Can you quote the material below word for word, from its first line through the line containing "Modifică setarile cookie-urilor", with both ends included?
Start of Supplied information
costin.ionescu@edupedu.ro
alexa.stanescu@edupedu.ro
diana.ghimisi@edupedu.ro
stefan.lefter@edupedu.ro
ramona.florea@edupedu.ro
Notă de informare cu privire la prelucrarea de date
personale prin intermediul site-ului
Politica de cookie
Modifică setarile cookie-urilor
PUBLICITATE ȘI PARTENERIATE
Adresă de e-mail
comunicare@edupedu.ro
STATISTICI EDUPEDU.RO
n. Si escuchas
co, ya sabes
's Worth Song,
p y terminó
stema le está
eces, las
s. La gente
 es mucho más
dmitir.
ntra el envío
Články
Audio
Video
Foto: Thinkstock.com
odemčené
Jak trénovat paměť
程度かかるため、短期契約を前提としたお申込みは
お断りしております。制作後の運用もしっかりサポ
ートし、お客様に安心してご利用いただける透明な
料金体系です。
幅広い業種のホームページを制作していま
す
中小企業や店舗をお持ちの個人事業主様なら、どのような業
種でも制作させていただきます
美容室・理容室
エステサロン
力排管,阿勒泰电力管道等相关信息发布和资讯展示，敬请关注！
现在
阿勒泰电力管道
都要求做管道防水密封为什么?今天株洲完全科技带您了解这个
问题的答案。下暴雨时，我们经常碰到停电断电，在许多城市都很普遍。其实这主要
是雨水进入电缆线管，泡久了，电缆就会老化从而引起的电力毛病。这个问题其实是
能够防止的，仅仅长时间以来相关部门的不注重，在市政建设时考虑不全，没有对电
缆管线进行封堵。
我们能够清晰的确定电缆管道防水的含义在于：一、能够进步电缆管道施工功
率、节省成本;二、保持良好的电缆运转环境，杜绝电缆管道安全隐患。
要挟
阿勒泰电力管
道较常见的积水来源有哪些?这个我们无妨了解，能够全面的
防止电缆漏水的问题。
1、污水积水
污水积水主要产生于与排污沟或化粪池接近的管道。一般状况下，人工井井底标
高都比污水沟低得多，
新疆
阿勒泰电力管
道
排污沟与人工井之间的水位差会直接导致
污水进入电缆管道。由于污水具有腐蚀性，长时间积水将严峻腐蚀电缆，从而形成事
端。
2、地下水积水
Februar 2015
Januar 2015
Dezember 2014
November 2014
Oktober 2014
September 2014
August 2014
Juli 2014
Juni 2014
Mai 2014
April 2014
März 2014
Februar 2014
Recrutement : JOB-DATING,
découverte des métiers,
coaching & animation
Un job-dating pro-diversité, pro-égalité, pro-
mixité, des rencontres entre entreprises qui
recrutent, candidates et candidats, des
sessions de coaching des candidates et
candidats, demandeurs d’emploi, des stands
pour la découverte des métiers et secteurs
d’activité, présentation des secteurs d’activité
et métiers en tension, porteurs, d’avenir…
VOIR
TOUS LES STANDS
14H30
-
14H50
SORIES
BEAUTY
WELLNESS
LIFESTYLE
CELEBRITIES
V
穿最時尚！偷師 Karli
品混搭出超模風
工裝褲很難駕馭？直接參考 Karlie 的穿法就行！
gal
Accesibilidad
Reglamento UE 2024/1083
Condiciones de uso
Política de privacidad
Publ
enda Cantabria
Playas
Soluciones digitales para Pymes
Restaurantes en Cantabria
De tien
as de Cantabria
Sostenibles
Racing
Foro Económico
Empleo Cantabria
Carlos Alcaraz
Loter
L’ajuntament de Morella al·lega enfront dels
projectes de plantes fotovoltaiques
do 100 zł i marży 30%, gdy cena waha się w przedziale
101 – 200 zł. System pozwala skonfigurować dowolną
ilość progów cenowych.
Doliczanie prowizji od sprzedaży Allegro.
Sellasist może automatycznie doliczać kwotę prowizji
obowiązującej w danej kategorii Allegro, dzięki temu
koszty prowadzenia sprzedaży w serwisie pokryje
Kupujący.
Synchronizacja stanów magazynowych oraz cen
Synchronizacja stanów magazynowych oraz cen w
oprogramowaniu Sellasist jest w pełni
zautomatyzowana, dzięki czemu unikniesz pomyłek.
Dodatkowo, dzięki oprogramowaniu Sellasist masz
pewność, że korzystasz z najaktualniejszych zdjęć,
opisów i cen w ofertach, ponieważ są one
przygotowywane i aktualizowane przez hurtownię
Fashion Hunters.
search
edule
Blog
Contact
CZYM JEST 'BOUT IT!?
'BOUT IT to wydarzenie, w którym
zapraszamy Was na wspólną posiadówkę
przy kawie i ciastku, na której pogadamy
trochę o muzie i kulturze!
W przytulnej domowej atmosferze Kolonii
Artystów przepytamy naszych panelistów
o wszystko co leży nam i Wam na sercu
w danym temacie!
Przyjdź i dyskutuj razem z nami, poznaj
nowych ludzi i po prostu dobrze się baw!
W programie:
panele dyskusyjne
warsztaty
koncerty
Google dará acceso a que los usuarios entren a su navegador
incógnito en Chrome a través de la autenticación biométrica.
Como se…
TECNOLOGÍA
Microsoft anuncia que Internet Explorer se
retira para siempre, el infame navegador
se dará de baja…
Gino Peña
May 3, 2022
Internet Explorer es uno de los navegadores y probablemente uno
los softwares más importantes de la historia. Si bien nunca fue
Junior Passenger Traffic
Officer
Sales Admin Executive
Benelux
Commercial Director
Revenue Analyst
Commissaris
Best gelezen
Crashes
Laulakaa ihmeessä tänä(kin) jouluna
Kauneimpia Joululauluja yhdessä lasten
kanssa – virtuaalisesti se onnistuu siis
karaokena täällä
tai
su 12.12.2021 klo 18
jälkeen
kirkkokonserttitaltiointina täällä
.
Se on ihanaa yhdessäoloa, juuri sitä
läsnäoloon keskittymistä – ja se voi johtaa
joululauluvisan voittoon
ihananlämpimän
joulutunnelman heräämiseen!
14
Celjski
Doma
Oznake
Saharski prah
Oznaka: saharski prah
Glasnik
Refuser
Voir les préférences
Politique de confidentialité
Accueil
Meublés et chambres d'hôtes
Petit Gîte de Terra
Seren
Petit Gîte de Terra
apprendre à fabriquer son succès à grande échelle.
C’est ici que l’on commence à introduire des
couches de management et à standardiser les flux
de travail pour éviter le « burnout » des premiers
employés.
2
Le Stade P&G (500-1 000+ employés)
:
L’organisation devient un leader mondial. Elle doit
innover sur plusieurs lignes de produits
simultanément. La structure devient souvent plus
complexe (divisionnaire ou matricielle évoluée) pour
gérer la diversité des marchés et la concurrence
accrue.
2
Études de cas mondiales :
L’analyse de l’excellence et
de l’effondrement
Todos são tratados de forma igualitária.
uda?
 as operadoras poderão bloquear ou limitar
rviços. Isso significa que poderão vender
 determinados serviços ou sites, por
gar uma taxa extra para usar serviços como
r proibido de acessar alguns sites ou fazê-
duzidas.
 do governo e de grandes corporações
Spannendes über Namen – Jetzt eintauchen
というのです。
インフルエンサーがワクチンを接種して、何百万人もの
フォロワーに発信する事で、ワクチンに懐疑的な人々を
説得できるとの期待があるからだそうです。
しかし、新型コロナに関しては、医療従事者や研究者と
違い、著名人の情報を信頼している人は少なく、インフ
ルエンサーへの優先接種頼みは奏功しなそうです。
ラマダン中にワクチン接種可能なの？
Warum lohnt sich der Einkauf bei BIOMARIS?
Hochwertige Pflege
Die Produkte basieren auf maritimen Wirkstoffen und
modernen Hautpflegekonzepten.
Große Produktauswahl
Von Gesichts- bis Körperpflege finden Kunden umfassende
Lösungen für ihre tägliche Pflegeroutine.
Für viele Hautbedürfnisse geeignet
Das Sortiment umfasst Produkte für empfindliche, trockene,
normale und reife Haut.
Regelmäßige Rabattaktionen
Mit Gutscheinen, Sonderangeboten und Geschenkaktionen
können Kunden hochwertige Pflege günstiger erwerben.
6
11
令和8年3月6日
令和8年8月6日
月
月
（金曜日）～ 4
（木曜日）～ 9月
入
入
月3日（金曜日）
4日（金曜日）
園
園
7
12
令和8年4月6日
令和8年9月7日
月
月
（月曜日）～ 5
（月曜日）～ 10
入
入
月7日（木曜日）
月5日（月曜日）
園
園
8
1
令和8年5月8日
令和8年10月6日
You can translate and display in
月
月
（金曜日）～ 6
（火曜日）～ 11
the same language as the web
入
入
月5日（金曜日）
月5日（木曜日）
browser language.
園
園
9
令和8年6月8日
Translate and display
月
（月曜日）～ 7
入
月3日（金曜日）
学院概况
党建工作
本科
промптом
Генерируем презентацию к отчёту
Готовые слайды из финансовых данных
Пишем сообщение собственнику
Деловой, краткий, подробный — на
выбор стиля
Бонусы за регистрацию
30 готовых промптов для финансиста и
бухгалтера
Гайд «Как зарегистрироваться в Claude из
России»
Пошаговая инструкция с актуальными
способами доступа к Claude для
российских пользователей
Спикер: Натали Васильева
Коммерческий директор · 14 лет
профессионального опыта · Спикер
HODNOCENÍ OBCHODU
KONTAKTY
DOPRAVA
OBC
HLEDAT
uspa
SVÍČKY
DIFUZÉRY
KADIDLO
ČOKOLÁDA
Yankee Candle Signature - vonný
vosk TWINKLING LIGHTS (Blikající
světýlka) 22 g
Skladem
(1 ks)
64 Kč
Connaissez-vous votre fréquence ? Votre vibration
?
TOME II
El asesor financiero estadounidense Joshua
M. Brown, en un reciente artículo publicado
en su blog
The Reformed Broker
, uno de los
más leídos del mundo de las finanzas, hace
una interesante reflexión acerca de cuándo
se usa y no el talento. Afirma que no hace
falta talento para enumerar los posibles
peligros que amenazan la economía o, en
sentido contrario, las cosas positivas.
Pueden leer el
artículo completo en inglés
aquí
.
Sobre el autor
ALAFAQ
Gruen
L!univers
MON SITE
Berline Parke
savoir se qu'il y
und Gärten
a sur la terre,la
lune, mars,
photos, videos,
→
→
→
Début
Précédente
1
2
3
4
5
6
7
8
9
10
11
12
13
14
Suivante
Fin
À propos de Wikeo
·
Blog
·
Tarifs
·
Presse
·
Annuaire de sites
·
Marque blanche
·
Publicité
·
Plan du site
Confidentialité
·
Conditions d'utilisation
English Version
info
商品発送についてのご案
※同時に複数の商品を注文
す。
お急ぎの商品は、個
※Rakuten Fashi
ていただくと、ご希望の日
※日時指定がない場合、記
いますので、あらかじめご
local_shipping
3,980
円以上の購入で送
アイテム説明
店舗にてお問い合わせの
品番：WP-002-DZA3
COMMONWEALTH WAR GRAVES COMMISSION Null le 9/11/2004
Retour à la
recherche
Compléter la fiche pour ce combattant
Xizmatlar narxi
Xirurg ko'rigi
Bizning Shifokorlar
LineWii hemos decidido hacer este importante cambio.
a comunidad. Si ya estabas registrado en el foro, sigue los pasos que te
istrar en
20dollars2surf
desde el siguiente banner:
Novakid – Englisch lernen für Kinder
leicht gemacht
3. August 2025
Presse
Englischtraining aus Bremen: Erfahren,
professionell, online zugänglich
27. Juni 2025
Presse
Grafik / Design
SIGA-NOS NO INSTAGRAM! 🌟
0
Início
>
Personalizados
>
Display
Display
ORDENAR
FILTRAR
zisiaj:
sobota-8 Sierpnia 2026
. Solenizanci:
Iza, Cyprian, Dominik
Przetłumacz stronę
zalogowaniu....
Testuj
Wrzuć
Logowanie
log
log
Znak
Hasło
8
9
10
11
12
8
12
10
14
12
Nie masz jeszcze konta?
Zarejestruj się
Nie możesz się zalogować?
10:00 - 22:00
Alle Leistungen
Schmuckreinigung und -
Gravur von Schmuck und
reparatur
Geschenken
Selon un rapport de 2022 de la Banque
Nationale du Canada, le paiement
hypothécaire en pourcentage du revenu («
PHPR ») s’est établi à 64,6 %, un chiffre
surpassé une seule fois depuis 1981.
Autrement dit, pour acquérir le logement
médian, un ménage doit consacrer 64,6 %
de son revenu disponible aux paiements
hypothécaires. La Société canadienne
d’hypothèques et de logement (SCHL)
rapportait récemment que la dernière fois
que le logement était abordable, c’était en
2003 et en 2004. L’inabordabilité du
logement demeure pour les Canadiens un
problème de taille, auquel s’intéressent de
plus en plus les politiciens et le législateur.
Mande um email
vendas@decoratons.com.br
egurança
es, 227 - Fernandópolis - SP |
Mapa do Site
End of Supplied information
# Result of the exercise
costin.ionescu@edupedu.ro
alexa.stanescu@edupedu.ro
diana.ghimisi@edupedu.ro
stefan.lefter@edupedu.ro
ramona.florea@edupedu.ro
Notă de informare cu privire la prelucrarea de date
personale prin intermediul site-ului
Politica de cookie
Modifică setarile cookie-urilor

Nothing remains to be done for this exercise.